### HOW TO COMPLETE THIS TASK
Each entry in this listing needs to be written out again, word for word.

### DATA TO PROCESS

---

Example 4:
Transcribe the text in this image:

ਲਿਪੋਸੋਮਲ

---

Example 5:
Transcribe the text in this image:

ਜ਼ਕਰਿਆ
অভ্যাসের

### COMPLETED EXERCISE
---

Example 4:
Transcribe the text in this image:

ਲਿਪੋਸੋਮਲ

---

Example 5:
Transcribe the text in this image:

ਜ਼ਕਰਿਆ
অভ্যাসের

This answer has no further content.